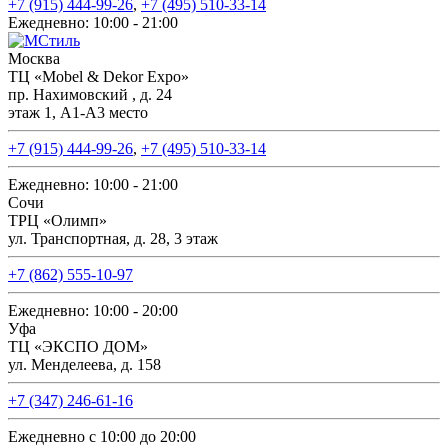
+7 (915) 444-99-26
,
+7 (495) 510-33-14
Ежедневно: 10:00 - 21:00
Москва
ТЦ «Mobel & Dekor Expo»
пр. Нахимовский , д. 24
этаж 1, А1-А3 место
+7 (915) 444-99-26
,
+7 (495) 510-33-14
Ежедневно: 10:00 - 21:00
Сочи
ТРЦ «Олимп»
ул. Транспортная, д. 28, 3 этаж
+7 (862) 555-10-97
Ежедневно: 10:00 - 20:00
Уфа
ТЦ «ЭКСПО ДОМ»
ул. Менделеева, д. 158
+7 (347) 246-61-16
Ежедневно с 10:00 до 20:00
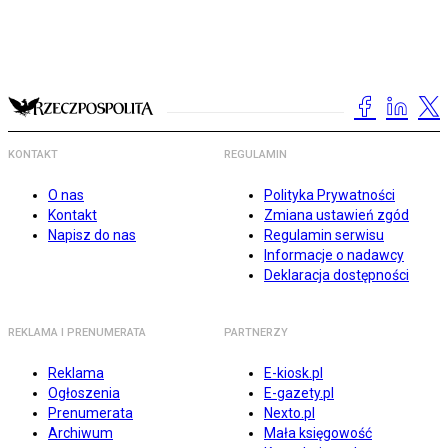
KONTAKT
REGULAMIN
O nas
Polityka Prywatności
Kontakt
Zmiana ustawień zgód
Napisz do nas
Regulamin serwisu
Informacje o nadawcy
Deklaracja dostępności
REKLAMA I PRENUMERATA
PARTNERZY
Reklama
E-kiosk.pl
Ogłoszenia
E-gazety.pl
Prenumerata
Nexto.pl
Archiwum
Mała księgowość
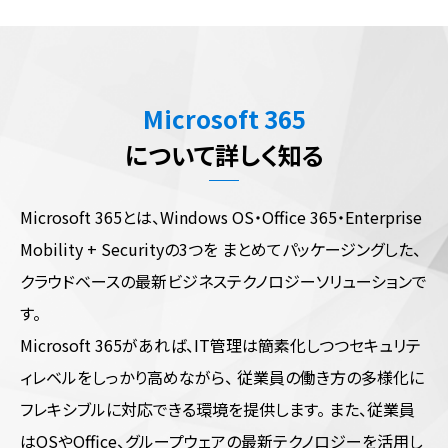
Microsoft 365
について詳しく知る
Microsoft 365とは、Windows OS・Office 365・Enterprise
Mobility + Securityの3つを
まとめてパッケージングした、
クラウドベースの最新ビジネステクノロジーソリューションで
す。
Microsoft 365があれば、IT管理は簡素化しつつセキュリテ
ィレベルをしっかり高めながら、
従業員の働き方の多様化に
フレキシブルに対応できる環境を提供します。
また、従業員
はOSやOffice、グループウェアの最新テクノロジーを活用し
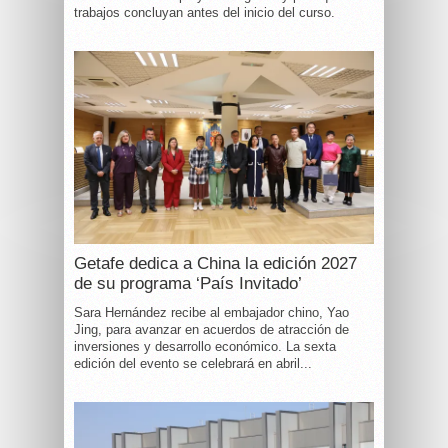
trabajos concluyan antes del inicio del curso.
Getafe dedica a China la edición 2027
de su programa ‘País Invitado’
Sara Hernández recibe al embajador chino, Yao
Jing, para avanzar en acuerdos de atracción de
inversiones y desarrollo económico. La sexta
edición del evento se celebrará en abril...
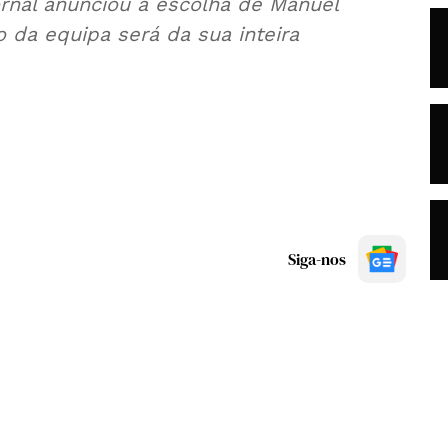
rnal anunciou a escolha de Manuel
 da equipa será da sua inteira
Siga-nos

※

Retype the data from its first line through the line that contains "はOSやOffice、グループウェアの最新テクノロジーを活用し", including both ends, and leave the pictures out of your answer.

## WRITTEN ANSWER
+7 (915) 444-99-26
,
+7 (495) 510-33-14
Ежедневно: 10:00 - 21:00
Москва
ТЦ «Mobel & Dekor Expo»
пр. Нахимовский , д. 24
этаж 1, А1-А3 место
+7 (915) 444-99-26
,
+7 (495) 510-33-14
Ежедневно: 10:00 - 21:00
Сочи
ТРЦ «Олимп»
ул. Транспортная, д. 28, 3 этаж
+7 (862) 555-10-97
Ежедневно: 10:00 - 20:00
Уфа
ТЦ «ЭКСПО ДОМ»
ул. Менделеева, д. 158
+7 (347) 246-61-16
Ежедневно с 10:00 до 20:00
KONTAKT
REGULAMIN
O nas
Polityka Prywatności
Kontakt
Zmiana ustawień zgód
Napisz do nas
Regulamin serwisu
Informacje o nadawcy
Deklaracja dostępności
REKLAMA I PRENUMERATA
PARTNERZY
Reklama
E-kiosk.pl
Ogłoszenia
E-gazety.pl
Prenumerata
Nexto.pl
Archiwum
Mała księgowość
Microsoft 365
について詳しく知る
Microsoft 365とは、Windows OS・Office 365・Enterprise
Mobility + Securityの3つを
まとめてパッケージングした、
クラウドベースの最新ビジネステクノロジーソリューションで
す。
Microsoft 365があれば、IT管理は簡素化しつつセキュリテ
ィレベルをしっかり高めながら、
従業員の働き方の多様化に
フレキシブルに対応できる環境を提供します。
また、従業員
はOSやOffice、グループウェアの最新テクノロジーを活用し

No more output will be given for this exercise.